Shear rate is one of the most important concepts to understand in injection molding. As a plastic injection molding manufacturer, today we’ll cover that optimizing shear rate is crucial for producing high-quality parts while protecting your molds.
What Exactly is Shear Rate in Injection Molding?
In simple terms, shear rate measures the change in velocity between layers of molten plastic flowing through your mold. It indicates how fast the material is being “sheared” as it flows.
The shear rate is highest near the walls of the mold cavity where the plastic travels the slowest. Towards the center of flow, shear rate drops to zero since internal layers move at the same speed.
Controlling shear rate is critical because excessive levels can degrade the polymer, leading to defects and poor performance. Each resin has an optimal processing window for shear rate. Go too high and you’ll create issues; too low and the process becomes inefficient.
Why Understanding Shear Rate Matters
Let’s walk through some reasons why shear rate is worth learning about:
Improve Part Quality
Excessive shear rates generate heat through viscous dissipation, raising the melt temperature. These temperature spikes across the flow front create imbalanced conditions, negatively impacting dimensions, appearance, and mechanical properties.
Proper shear rates ensure stable, uniform melt conditions for consistent high-quality parts.
Protect Molds
In addition to part defects, excessive shear can literally destroy components like gates, pins, and cavities through erosive wear. Costly mold repairs or replacements can quickly erase your margins.
Using appropriate shear rates extends tooling life so you can keep producing parts.
Optimize Materials Use
Each resin has a shear rate processing window that balances quality and efficiency. Operations falling outside this sweet spot result in wasted materials and time.

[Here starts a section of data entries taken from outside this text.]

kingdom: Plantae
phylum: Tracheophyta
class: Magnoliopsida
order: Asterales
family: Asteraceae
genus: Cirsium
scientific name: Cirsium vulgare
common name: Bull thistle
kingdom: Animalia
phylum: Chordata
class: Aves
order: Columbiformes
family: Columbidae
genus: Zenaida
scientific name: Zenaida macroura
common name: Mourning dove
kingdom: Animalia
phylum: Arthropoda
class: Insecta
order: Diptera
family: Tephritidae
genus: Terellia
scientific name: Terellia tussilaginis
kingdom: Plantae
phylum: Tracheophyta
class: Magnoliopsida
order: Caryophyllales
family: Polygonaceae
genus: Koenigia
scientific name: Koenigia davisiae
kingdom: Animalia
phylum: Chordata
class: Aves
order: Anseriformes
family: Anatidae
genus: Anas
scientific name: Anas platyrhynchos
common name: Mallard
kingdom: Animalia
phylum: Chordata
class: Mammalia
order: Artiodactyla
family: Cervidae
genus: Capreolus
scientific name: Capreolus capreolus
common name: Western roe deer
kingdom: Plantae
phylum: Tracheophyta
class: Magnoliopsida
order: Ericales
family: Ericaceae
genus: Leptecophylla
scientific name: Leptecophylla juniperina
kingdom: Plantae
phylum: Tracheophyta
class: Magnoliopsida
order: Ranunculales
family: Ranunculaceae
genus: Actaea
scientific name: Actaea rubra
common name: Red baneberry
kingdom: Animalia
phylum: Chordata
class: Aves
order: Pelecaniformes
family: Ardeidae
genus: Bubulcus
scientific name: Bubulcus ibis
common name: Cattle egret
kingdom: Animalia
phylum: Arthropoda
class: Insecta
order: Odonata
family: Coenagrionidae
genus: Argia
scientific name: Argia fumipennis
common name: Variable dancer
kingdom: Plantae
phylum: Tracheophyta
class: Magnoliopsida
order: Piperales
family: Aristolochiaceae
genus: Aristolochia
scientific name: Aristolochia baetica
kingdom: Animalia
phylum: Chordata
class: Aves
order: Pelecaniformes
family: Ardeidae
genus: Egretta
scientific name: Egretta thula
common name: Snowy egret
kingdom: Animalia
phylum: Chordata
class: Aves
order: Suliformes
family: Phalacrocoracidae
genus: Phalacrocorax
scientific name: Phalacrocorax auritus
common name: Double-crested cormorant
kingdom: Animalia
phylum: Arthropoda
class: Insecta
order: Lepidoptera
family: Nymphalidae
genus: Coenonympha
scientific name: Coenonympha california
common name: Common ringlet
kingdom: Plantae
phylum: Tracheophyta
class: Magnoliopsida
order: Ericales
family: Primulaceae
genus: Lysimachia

Tuning your process shear rates to match the polymer window reduces scrap and ensures you’re running lean.
Standardize Processes
Documenting optimum shear rate guidelines gives technicians a processing target and helps reduce shoot-to-shoot variations. New molds can be developed to match shear rate limits.
Repeated success depends on well-defined, standardized procedures – shear rate is a key piece of that puzzle.
How to Calculate Shear Rate
Now that you know why shear rate matters, let’s look at how it’s actually calculated.
There are a few equations we’ll cover, depending on factors like:
- Channel geometry – round, rectangular, annular
- Resin type – Newtonian, non-Newtonian
- Analysis complexity – basic approximations or advanced modeling
We’ll focus on two straightforward formulas suitable for most purposes.
Shear Rate Formula for Round Channels
For simple circular cross-sections like nozzle tips, sprues, and direct gate molds, the common shear rate equation is:
g = (4 x Q) / (π x R3 x n)
Where:
- g = Shear Rate (1/s)
- Q = Volumetric Flow Rate (m3/s)
- R = Radius of Channel (m)
- n = Power Law Index
Let’s break this down quickly:
- Volumetric flow rate is the amount of plastic flowing per second, calculated from shot size and fill time
- Radius comes from your specific tooling dimensions
- The power law index defines how the plastic’s viscosity changes with shear rate
So this gives you shear rate based on how fast material flows through a given circular channel.
Formula for Rectangular Channels
In the case of non-round sections like film gates, slot gates, edge gates, this rectangular version is better:
g = (6 x Q) / (H x W x n)
Where:
- H = Gate or Channel Height
- W = Gate or Channel Width
The variables here work the same way as the round channel equation. This adaptation just fits the geometry better.
Real-World Example
Let’s see how we’d actually use these formulas…
For a polypropylene part with:
- 30 gram shot weight
- 0.8 second fill time
- 3 mm diameter direct sprue gate
- Power law index of 0.3
The volumetric flow rate would be 30 grams / 0.8 seconds = 37.5 cm3/s
Plugging this into our round channel shear rate equation gives:
g = (4 x 37.5 cm3/s) / (π x (0.3 cm)3 x 0.3)
= 10,753 1/s
So our process creates 10,753 1/s of shear rate. We’d compare this value to shear rate guidelines from the resin supplier to make sure it falls in the recommended range.
The Takeaway
Computing and controlling shear rates provides molders incredible benefits for quality, efficiency, and standardization.
While the concept is straightforward, optimizing shear rate still requires material knowledge and analysis. Partnering with your resin supplier to characterize new polymers is the best way to determine ideal processing recommendations.
Once shear rate limits are established for your particular formulation, it becomes much easier to develop robust injection molding processes.